**Textabschnitt:**
- - - - -
Den Satz „Not macht erfinderisch“ gibt es seit Menschengedenken. Der Ukraine blieb gar keine andere Wahl als entweder die weiße Flagge zu hissen, oder alle verfügbaren Kräfte im Abwehrkampf zu bündeln. Reichhaltiges Wissen von Ingenieuren und Kenntnisse von ausgebildeten Facharbeitern war und ist in deren Luftfahrtindustrie, einst von Weltrang (Antonow), vorhanden.

Zeit und Ressourcen für die Entwicklung aufwendiger Waffensysteme gab es aber nicht, es mussten rasche und aufwandsarme Lösungen her. Unter dem gewaltigen Druck der russischen Invasion stellten sich in erstaunlich kurzer Zeit Fortschritte ein. Billige Baumarktdrohnen wurden in einem ersten Schritt mit Kameras für Aufklärungszwecke ausgerüstet. Der zweite Schritt mit abwerfbaren Handgranaten und Sprengstoffpaketen ließ nicht lange auf sich warten. Der Drohnenkrieg nahm eine stürmische Entwicklung. Inzwischen ist es auch für Fachleute schwierig geworden, nicht den Überblick zu verlieren.

Insgesamt ist festzustellen, dass sich der Ukrainekrieg zu einem Motor für Innovationen im Bereich der Waffentechnik wie auch verwandten Gebieten entwickelt hat. Um Elite-Kampfverbände der ukrainischen Armee (z. B. 3. Angriffsbrigade) haben sich mit staatlichen Mitteln geförderte Entwicklungsbiotope herausgebildet. Auch Startups kooperieren eng mit Industrie und Militär: Entwickler sind vor Ort, Neuerungen werden in der oft brutalen Wirklichkeit um die Ecke getestet, Rückmeldeschleifen funktionieren ohne Militärbürokratie. Ergebnisse inspirieren zur raschen Umsetzung von Innovationen in die Praxis auf dem Gefechtsfeld. Diese Entwicklungslabore mit quasi angeschlossenem Kampfeinsatz sorgen für Tempo und rasanten Fortschritt.
- - - - -
**Auszuführende Aufgaben:**
a – Womit wurden die billigen Baumarktdrohnen laut dem Textabschnitt im ersten Schritt ausgerüstet?
b – Gib aus dem Textabschnitt wörtlich den Teil wieder, der bei den Worten „Insgesamt ist festzustellen, dass“ beginnt und nach „und rasanten Fortschritt.“ endet.
Die Zeilen weiter unten haben mit dem Textabschnitt nichts zu tun.

**Datensatz:**
- - - - -
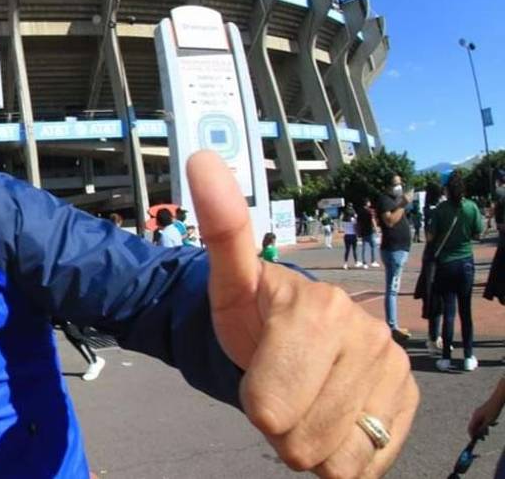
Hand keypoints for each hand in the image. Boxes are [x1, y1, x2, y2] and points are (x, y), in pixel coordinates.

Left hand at [187, 151, 417, 477]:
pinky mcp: (407, 403)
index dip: (256, 402)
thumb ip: (220, 227)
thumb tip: (200, 159)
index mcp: (320, 310)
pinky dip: (342, 455)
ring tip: (304, 401)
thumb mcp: (227, 280)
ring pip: (335, 458)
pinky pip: (366, 466)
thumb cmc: (253, 314)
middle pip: (302, 438)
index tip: (257, 375)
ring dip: (310, 441)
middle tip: (280, 390)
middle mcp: (369, 336)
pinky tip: (332, 417)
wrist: (290, 336)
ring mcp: (393, 371)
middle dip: (281, 425)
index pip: (270, 408)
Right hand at [468, 401, 499, 437]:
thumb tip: (478, 435)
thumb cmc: (493, 411)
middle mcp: (474, 415)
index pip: (470, 428)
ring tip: (486, 435)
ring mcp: (478, 414)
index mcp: (475, 417)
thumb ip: (483, 428)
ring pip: (478, 424)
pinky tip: (489, 428)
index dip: (471, 435)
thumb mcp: (489, 421)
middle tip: (482, 439)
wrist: (496, 401)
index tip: (474, 441)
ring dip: (481, 430)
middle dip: (477, 433)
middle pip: (474, 426)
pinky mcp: (481, 413)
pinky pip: (481, 421)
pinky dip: (484, 425)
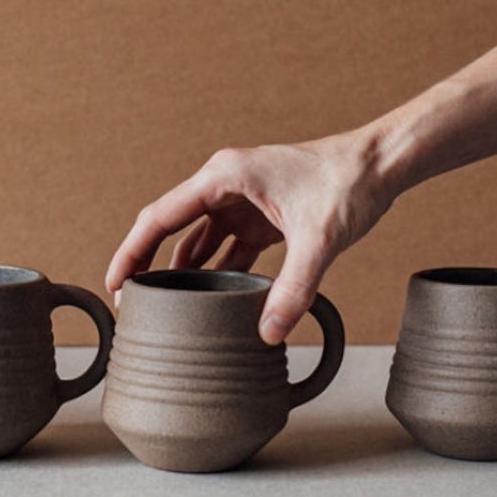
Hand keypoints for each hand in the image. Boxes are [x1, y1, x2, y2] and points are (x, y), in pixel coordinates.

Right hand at [105, 132, 395, 343]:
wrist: (381, 164)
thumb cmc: (348, 183)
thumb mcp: (319, 238)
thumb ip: (294, 287)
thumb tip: (268, 332)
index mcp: (223, 177)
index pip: (159, 218)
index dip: (131, 252)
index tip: (115, 283)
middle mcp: (225, 184)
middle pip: (171, 228)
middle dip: (150, 264)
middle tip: (132, 303)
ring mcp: (243, 200)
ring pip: (198, 240)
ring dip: (184, 271)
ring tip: (167, 307)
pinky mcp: (262, 215)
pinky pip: (227, 247)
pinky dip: (218, 271)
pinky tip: (215, 299)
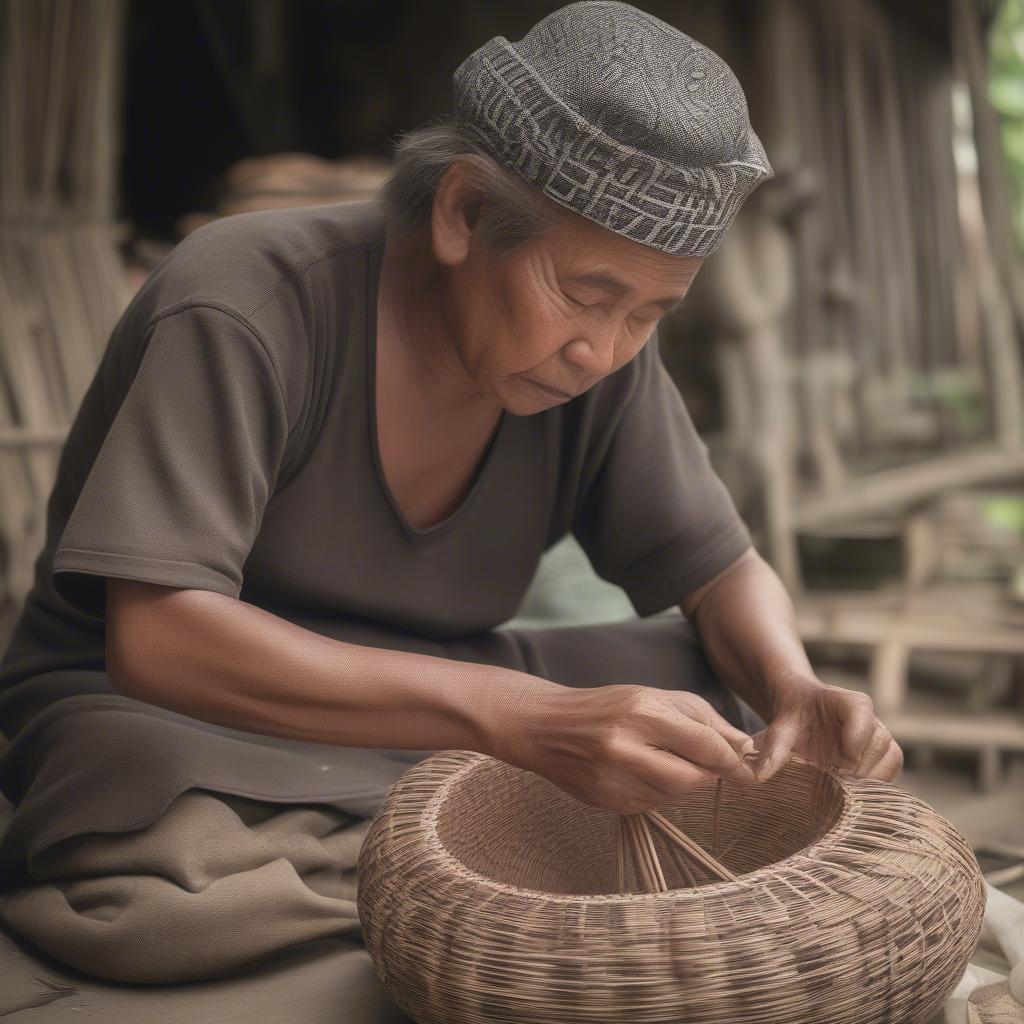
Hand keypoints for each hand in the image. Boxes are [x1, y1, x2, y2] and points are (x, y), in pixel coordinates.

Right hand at [489, 682, 757, 814]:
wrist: (546, 727)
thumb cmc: (606, 705)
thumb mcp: (652, 696)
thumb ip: (701, 718)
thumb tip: (743, 747)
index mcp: (641, 712)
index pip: (705, 746)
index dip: (734, 761)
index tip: (749, 769)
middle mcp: (626, 748)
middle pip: (692, 778)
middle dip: (708, 774)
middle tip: (712, 767)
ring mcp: (613, 779)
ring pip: (673, 795)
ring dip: (683, 783)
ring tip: (669, 762)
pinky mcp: (605, 802)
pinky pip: (651, 805)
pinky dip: (658, 793)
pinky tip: (644, 773)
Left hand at [751, 675, 904, 782]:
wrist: (801, 716)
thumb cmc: (792, 718)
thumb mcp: (780, 728)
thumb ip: (774, 748)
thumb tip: (759, 777)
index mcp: (846, 701)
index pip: (861, 711)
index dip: (855, 737)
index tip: (842, 761)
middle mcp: (869, 717)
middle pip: (880, 742)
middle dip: (859, 768)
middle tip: (836, 784)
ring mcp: (879, 737)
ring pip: (891, 758)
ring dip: (869, 779)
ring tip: (842, 789)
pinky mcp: (883, 756)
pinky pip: (891, 771)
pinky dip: (875, 785)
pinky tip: (850, 792)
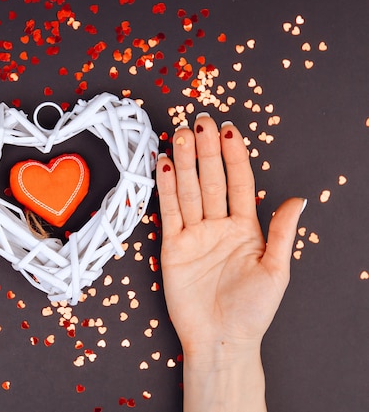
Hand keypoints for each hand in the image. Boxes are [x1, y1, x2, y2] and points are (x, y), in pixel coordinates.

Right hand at [156, 114, 304, 410]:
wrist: (220, 339)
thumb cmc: (252, 311)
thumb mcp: (276, 271)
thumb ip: (282, 233)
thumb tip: (297, 199)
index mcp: (246, 228)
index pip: (240, 183)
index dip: (235, 156)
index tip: (228, 130)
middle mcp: (219, 225)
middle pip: (211, 180)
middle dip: (205, 150)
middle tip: (198, 121)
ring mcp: (194, 234)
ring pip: (189, 190)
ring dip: (183, 163)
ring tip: (177, 135)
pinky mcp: (172, 246)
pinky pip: (168, 212)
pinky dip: (165, 189)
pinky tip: (163, 166)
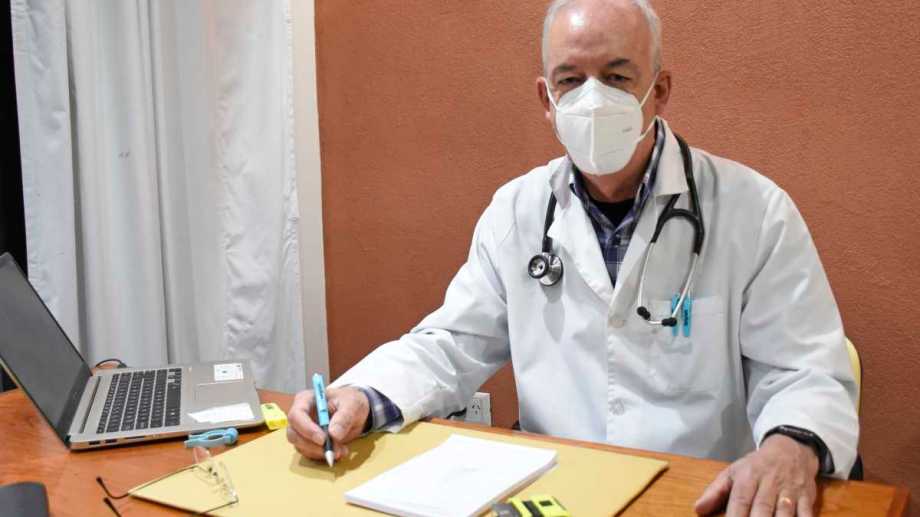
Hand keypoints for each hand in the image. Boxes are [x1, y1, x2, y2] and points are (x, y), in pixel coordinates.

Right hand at [286, 386, 370, 461]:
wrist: (354, 412)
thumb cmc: (349, 402)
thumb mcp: (352, 405)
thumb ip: (344, 417)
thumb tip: (333, 434)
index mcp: (305, 400)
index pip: (296, 415)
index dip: (307, 429)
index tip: (323, 439)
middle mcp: (300, 416)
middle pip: (294, 434)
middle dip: (312, 446)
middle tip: (333, 450)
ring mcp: (302, 430)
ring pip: (301, 447)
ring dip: (320, 452)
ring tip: (342, 450)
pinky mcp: (307, 442)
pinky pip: (309, 453)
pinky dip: (323, 456)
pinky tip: (339, 451)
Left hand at [694, 434, 819, 516]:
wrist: (790, 449)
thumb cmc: (756, 466)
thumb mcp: (733, 472)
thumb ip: (715, 491)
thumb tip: (698, 509)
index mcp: (747, 478)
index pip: (740, 501)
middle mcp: (769, 484)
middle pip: (762, 509)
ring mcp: (789, 491)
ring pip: (785, 513)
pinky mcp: (806, 497)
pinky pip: (807, 513)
- - - - -
**Geordnete Antworten:**
a – Mit Kameras für Aufklärungszwecke.

b –
Insgesamt ist festzustellen, dass sich der Ukrainekrieg zu einem Motor für Innovationen im Bereich der Waffentechnik wie auch verwandten Gebieten entwickelt hat. Um Elite-Kampfverbände der ukrainischen Armee (z. B. 3. Angriffsbrigade) haben sich mit staatlichen Mitteln geförderte Entwicklungsbiotope herausgebildet. Auch Startups kooperieren eng mit Industrie und Militär: Entwickler sind vor Ort, Neuerungen werden in der oft brutalen Wirklichkeit um die Ecke getestet, Rückmeldeschleifen funktionieren ohne Militärbürokratie. Ergebnisse inspirieren zur raschen Umsetzung von Innovationen in die Praxis auf dem Gefechtsfeld. Diese Entwicklungslabore mit quasi angeschlossenem Kampfeinsatz sorgen für Tempo und rasanten Fortschritt.